Et Raphaël essaya de s'élancer sur Diégo, mais un nouvel éblouissement la cloua à la même place. Hermosa s'était rapprochée de la porte.

—Va-t'en! lui dit vivement Diégo, va-t'en! et empêche Jasmin de pénétrer jusqu'ici.

Hermosa obéit avec un empressement visible.

—Si Raphaël pouvait le tuer avant de mourir! murmura-t-elle en entrant dans une pièce voisine.

Là, s'agenouillant sur un prie-Dieu:

—Sainte madone! exaucez ma prière! dit-elle avec onction; je promets une robe de dentelle à la vierge de Reggio!

Raphaël s'était relevé. Rassemblant ses forces, et soutenu par la suprême énergie du désespoir, par le désir de la vengeance, par la volonté d'entraîner avec lui son meurtrier dans la tombe, il marcha vers Diégo.

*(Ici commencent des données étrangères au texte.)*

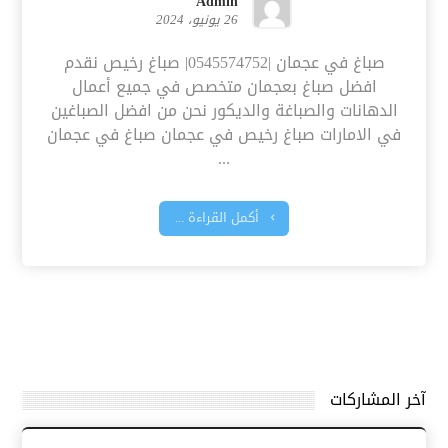
Admin
26 يونيو، 2024
صباغ في عجمان |0545574752| صباغ رخيص نقدم
افضل صباغ بعجمان متخصص في جميع أعمال
الدهانات والصباغة والديكور نحن من افضل الصباغين
في الامارات صباغ رخيص في عجمان صباغ في عجمان
...
أكمل القراءة ...
آخر المشاركات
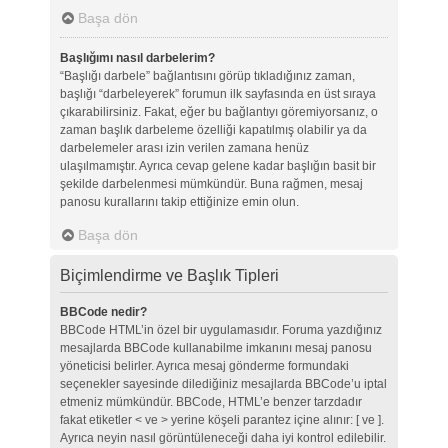
Başa dön
Başlığımı nasıl darbelerim?
“Başlığı darbele” bağlantısını görüp tıkladığınız zaman,
başlığı “darbeleyerek” forumun ilk sayfasında en üst sıraya
çıkarabilirsiniz. Fakat, eğer bu bağlantıyı göremiyorsanız, o
zaman başlık darbeleme özelliği kapatılmış olabilir ya da
darbelemeler arası izin verilen zamana henüz
ulaşılmamıştır. Ayrıca cevap gelene kadar başlığın basit bir
şekilde darbelenmesi mümkündür. Buna rağmen, mesaj
panosu kurallarını takip ettiğinize emin olun.
Başa dön
Biçimlendirme ve Başlık Tipleri
BBCode nedir?
BBCode HTML’in özel bir uygulamasıdır. Foruma yazdığınız
mesajlarda BBCode kullanabilme imkanını mesaj panosu
yöneticisi belirler. Ayrıca mesaj gönderme formundaki
seçenekler sayesinde dilediğiniz mesajlarda BBCode’u iptal
etmeniz mümkündür. BBCode, HTML’e benzer tarzdadır
fakat etiketler < ve > yerine köşeli parantez içine alınır: [ ve ].
Ayrıca neyin nasıl görüntüleneceği daha iyi kontrol edilebilir.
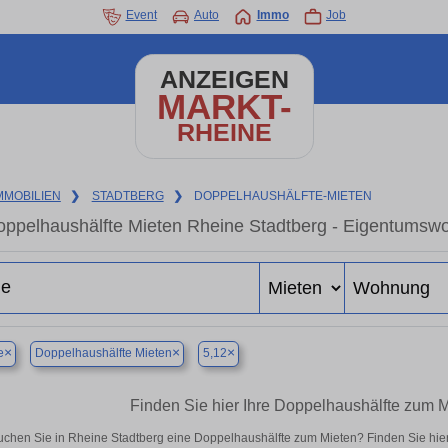
Event
Auto
Immo
Job
ANZEIGEN
MARKT-
RHEINE
MMOBILIEN
❯
STADTBERG
❯
DOPPELHAUSHÄLFTE-MIETEN
ppelhaushälfte Mieten Rheine Stadtberg - Eigentumswo
×
×
×
e
Doppelhaushälfte Mieten
5,12
Finden Sie hier Ihre Doppelhaushälfte zum M
uchen Sie in Rheine Stadtberg eine Doppelhaushälfte zum Mieten? Finden Sie hie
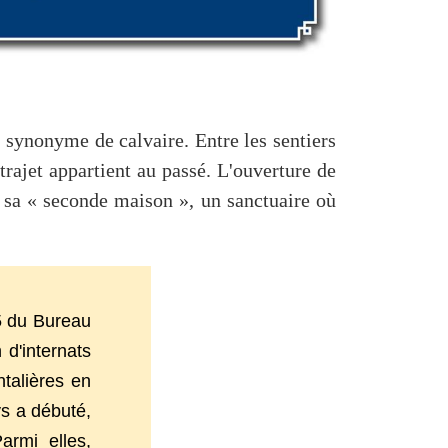
synonyme de calvaire. Entre les sentiers
trajet appartient au passé. L'ouverture de
e sa « seconde maison », un sanctuaire où
5 du Bureau
 d'internats
talières en
ys a débuté,
armi elles,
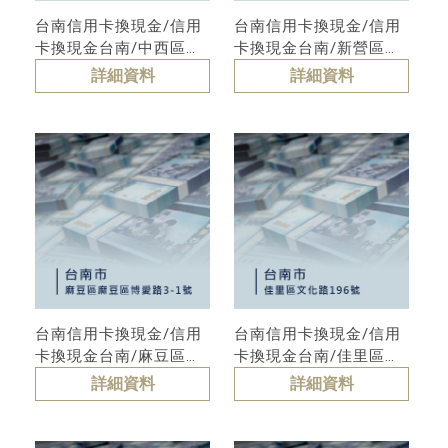
台南信用卡換現金/信用
台南信用卡換現金/信用
卡換現金台南/中西區信
卡換現金台南/新營區信
用卡換現金
用卡換現金
詳細資料
詳細資料
台南信用卡換現金/信用
台南信用卡換現金/信用
卡換現金台南/麻豆區信
卡換現金台南/佳里區信
用卡換現金
用卡換現金
詳細資料
詳細資料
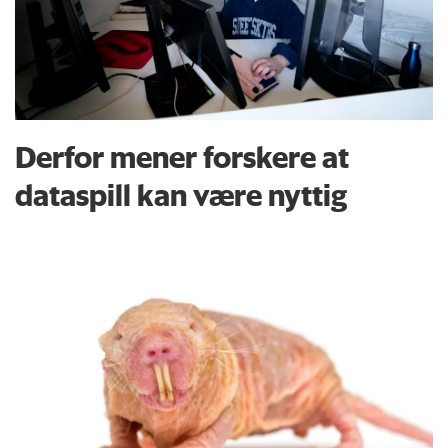
Derfor mener forskere at
dataspill kan være nyttig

Celui-ci connaissait trop la violence du poison qu'il avait fait prendre à Raphaël pour douter de son efficacité. Aussi ne cherchait-il qu'à gagner du temps.

Alors commença entre ces deux hommes un combat horrible à voir. L'un fuyait en se faisant un rempart de chaque meuble. L'autre, pâle, haletant, se soutenant à peine trébuchant devant chaque obstacle, essayait en vain d'atteindre son ennemi.

Le silence le plus profond régnait dans la pièce. On entendait seulement la respiration de chacun, l'une sifflante avec bruit, l'autre égale et sonore.